(Object matching data)

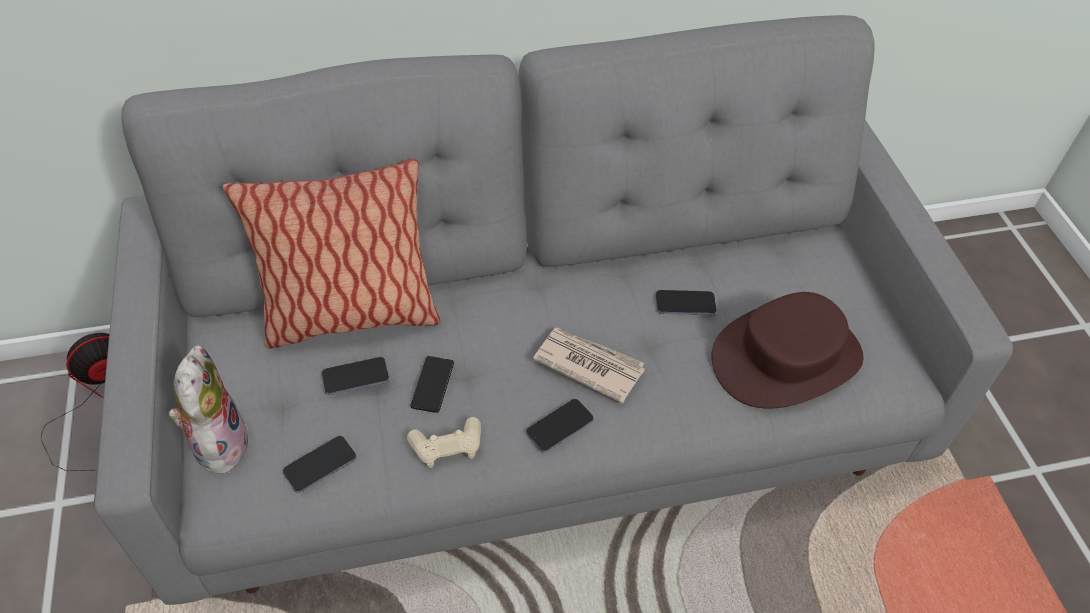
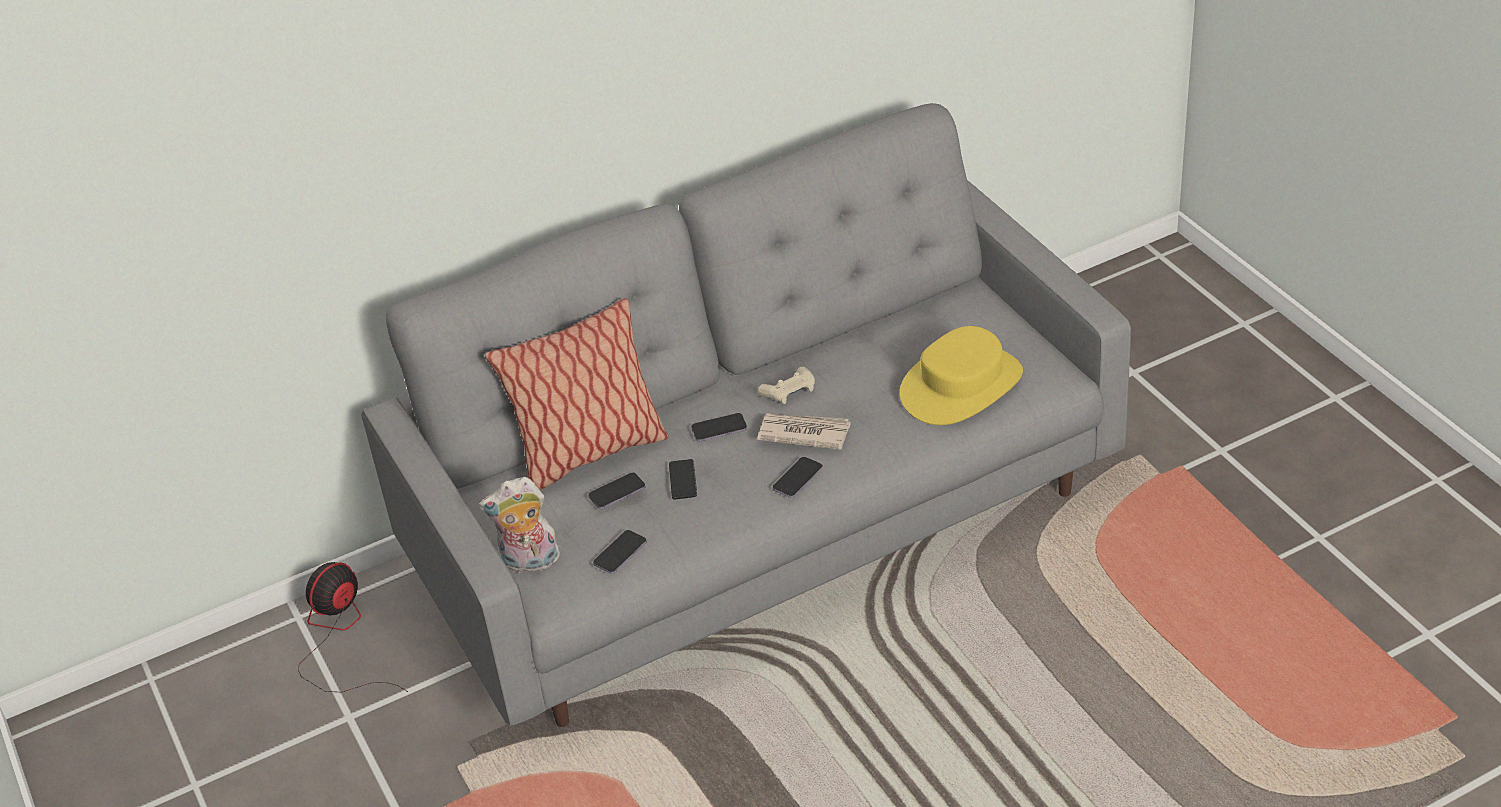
camera: 10 degrees left, 10 degrees down
(218, 442) = (529, 563): plush toy -> plush toy turned 75 degrees counterclockwise
(447, 447) = (714, 515): beige game controller -> beige game controller (789, 392)
(685, 304) = (867, 371): phone -> phone (719, 429)
(786, 358) = (962, 386): brown hat -> yellow hat

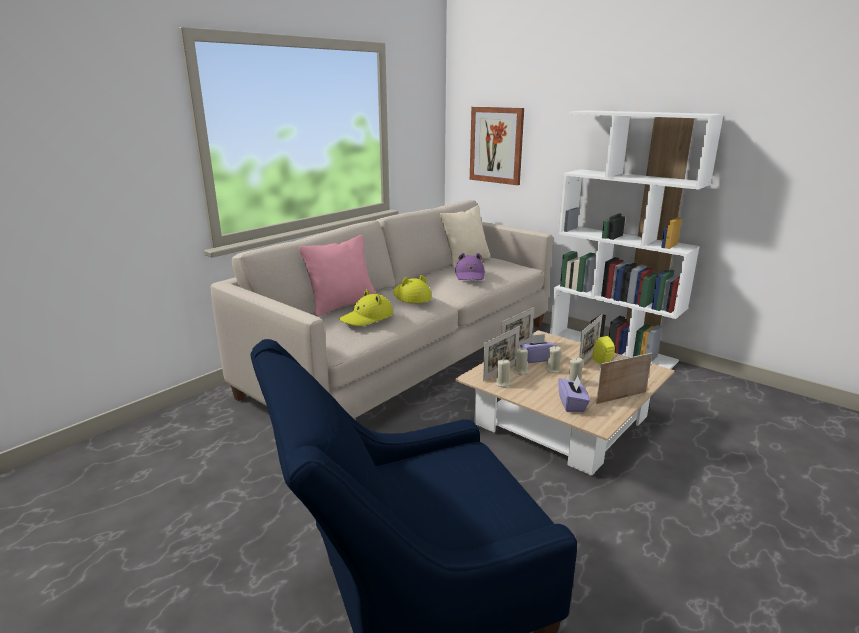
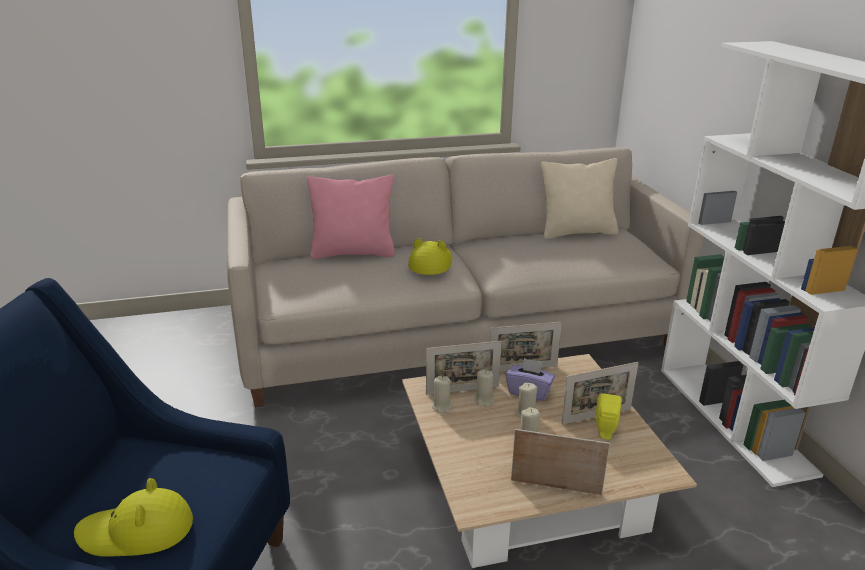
camera: 35 degrees right, 5 degrees up
(367, 317) = (348, 275): yellow hat -> yellow hat (137, 531)
(470, 275) = (543, 253): purple hat -> none
(496, 145) = (672, 75): picture -> none
(572, 404) = (481, 467): purple tissue box -> none

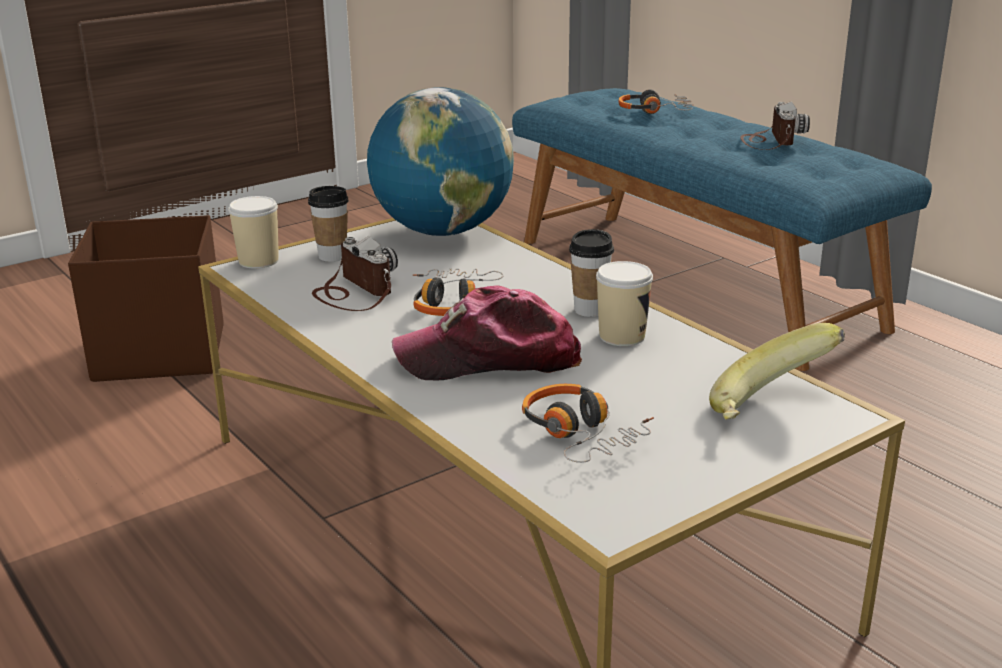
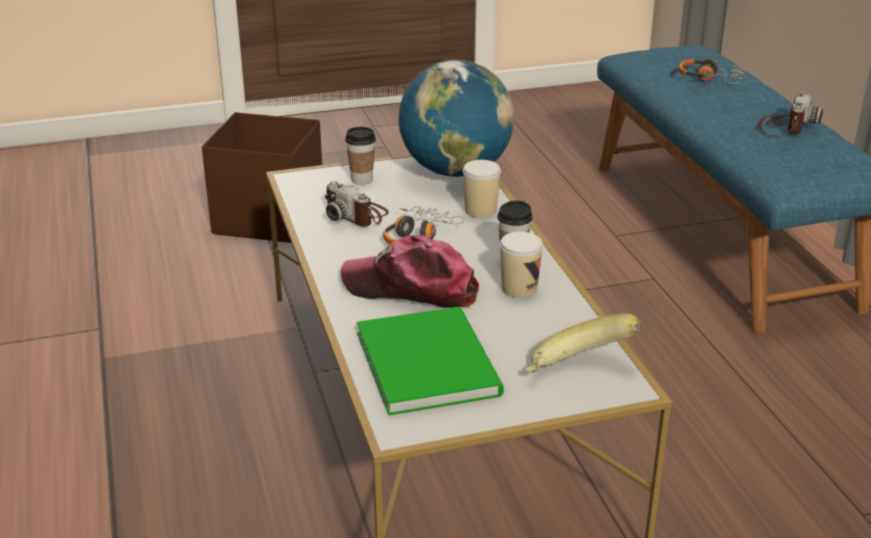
camera: 20 degrees right, 5 degrees up
(258, 261) = (308, 175): cup -> cup (480, 211)
(354, 292) = (356, 214): camera -> camera turned 150 degrees clockwise
(581, 434) = (429, 360): headphones -> green book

Exercise ▸ Transcribe the records above exactly, skipping pictures.

Output for this task ▸
camera: 10 degrees left, 10 degrees down
(218, 442) = (529, 563): plush toy -> plush toy turned 75 degrees counterclockwise
(447, 447) = (714, 515): beige game controller -> beige game controller (789, 392)
(685, 304) = (867, 371): phone -> phone (719, 429)
(786, 358) = (962, 386): brown hat -> yellow hat

camera: 35 degrees right, 5 degrees up
(367, 317) = (348, 275): yellow hat -> yellow hat (137, 531)
(470, 275) = (543, 253): purple hat -> none
(496, 145) = (672, 75): picture -> none
(572, 404) = (481, 467): purple tissue box -> none

camera: 20 degrees right, 5 degrees up
(258, 261) = (308, 175): cup -> cup (480, 211)
(354, 292) = (356, 214): camera -> camera turned 150 degrees clockwise
(581, 434) = (429, 360): headphones -> green book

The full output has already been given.